Скорость тьмы [Истребитель] | страница 61



— Так точно, Владимир Генрихович, — спокойно ответил Ведеркин, на которого были устремлены прозрачные глаза шарообразного инопланетянина. Словно тот старался понять, какое отношение этот блондин с волевым лицом имеет к киноленте Лени Рифеншталь «Триумф воли».

Мальтус и Ведеркин покинули флигель, и вышли во двор, где возбужденные и трогательные отцы старались разглядеть сквозь мутные стекла второго этажа своих новоявленных чад. Матери подносили к окнам белые коконы с розовыми пятнышками лиц.

Мальтус, улыбаясь, сопереживая счастливцам, прошел сквозь скопленье отцов, завернул за угол и оказался в небольшом приемном покое, где сидела на стуле молодая, свежая женщина, прикрывая пластиковым пакетом живот. Из пакета виднелось махровое полотенце, какие-то белые ткани, флакон одеколона. Рядом с ней присела женщина-врач в белом халате, с лицом большой темной птицы, на котором выделялся острый, чуть загнутый клюв. Она положила когтистые птичьи пальцы на пухлую руку женщины, что-то настойчиво ей внушала, а та мучилась, вздыхала, покрывалась пунцовыми пятнами.

— Вот, Владимир Генрихович, Алевтина раздумала делать аборт.

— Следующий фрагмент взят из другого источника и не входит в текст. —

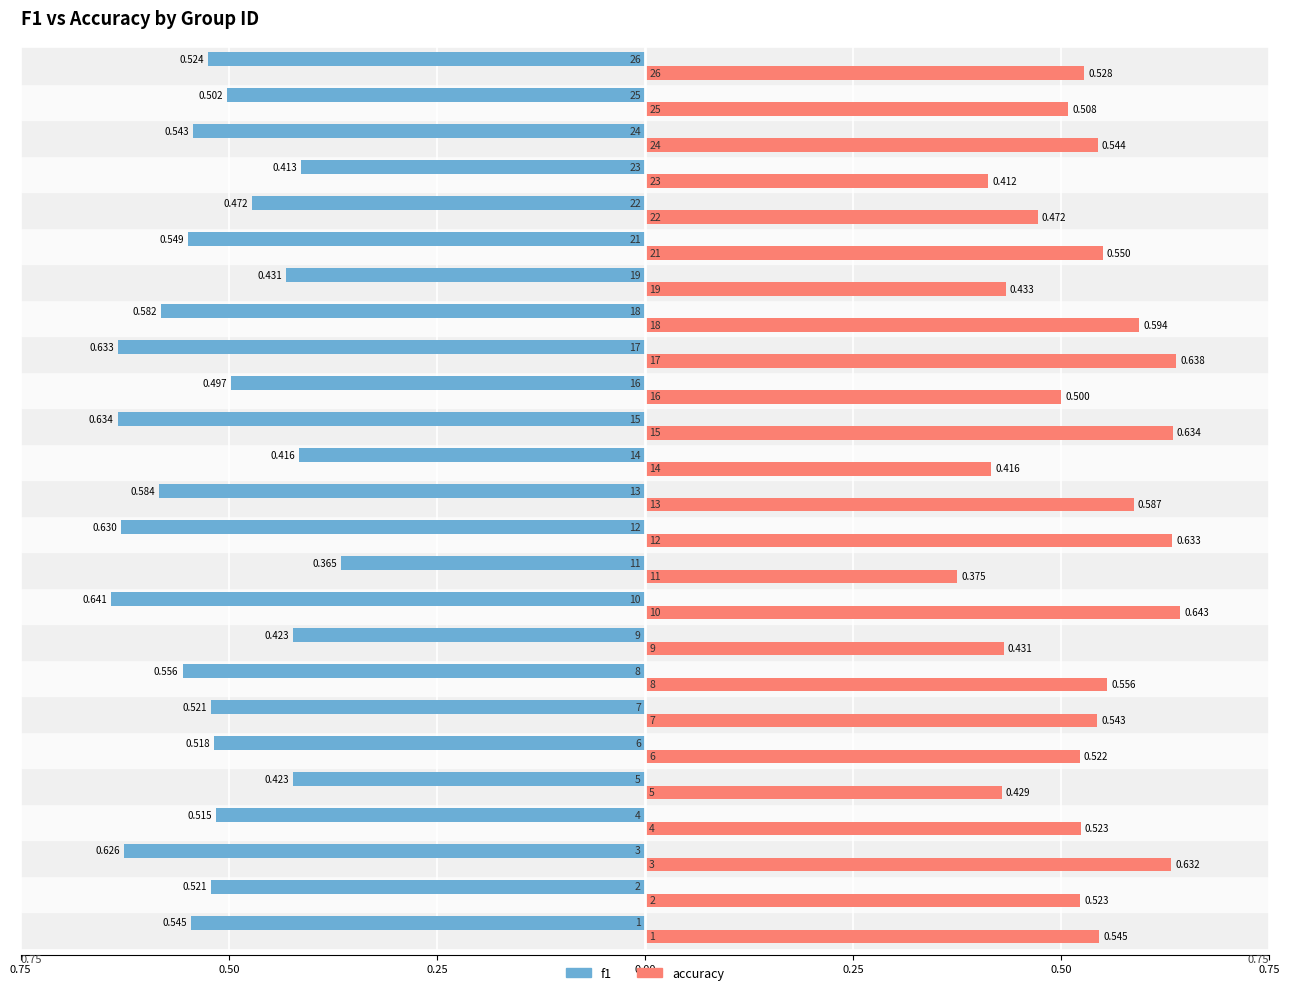

Which series has the largest total across all categories?

accuracy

Я ей говорю, лучше сейчас избавиться, чем потом страдать всю жизнь. Она со своим дружком не расписана, а он ее бросил, ушел к другой. Зачем же себе жизнь-то портить, Алевтина? Кто тебя замуж с чужим ребенком возьмет? Подожди, осмотрись, найдется другой человек, который тебя полюбит. Поженитесь, тогда и родишь одного, другого. А то навьючишь на себя ребенка, он тебя на всю жизнь спеленает.

— Нет, Тамара Ашотовна, не могу. Пусть я одна останусь, но ребеночка буду растить, — большие глаза женщины были полны слез. Она сомневалась, мучилась, порывалась встать. Оставалась в цепких когтях большой темной птицы.

Мальтус склонился над женщиной, втягивая ноздрями теплую, исходящую от нее млечность. Его пронзительные, сдвинутые к переносице глаза поймали женские зрачки, дрожащие среди слез и солнечного блеска. Зрачки испуганно замерли, а Мальтус проникал сквозь остекленелые, ведущие вглубь души трубки, вливая в них магнетическую силу. Он погружал в нее свой властный дух, останавливал ее мысли, растекался по горячей крови. Овладевал сердцем, отыскивал в жарком чреве живой зародыш, больно стискивал его, перебирая прижатые ножки и ручки. Женщина завороженно смотрела, чувствуя, как в нее вселилась неведомая, парализующая сила, не могла ей противиться.

— Тамара Ашотовна вам желает добра, моя милая, родная, красивая. Мы желаем вам только добра. Вы подумайте о судьбе ребенка, которого вы родите на муку себе, на горе людям и ему самому. Жизнь матери-одиночки полна не шоколада, а непрерывной, с утра до ночи работой, каторжной и ужасной, требующей от вас всего свободного времени. Вы отдаете ребенка в ясли, потом в детский сад, потом в интернат. Потом его подбирает улица, — хулиганы, лотки с пивом, наркотики. Потом он попадает в банду и совершает первое преступление, за которое его сажают в колонию. Затем, еще и еще. Он рецидивист, и либо погибает в какой-нибудь поножовщине или перестрелке, либо сгнивает от туберкулеза на зоне. Ведь вы не хотите этого, моя милая, родная, красивая? Вы послушаетесь Тамару Ашотовну?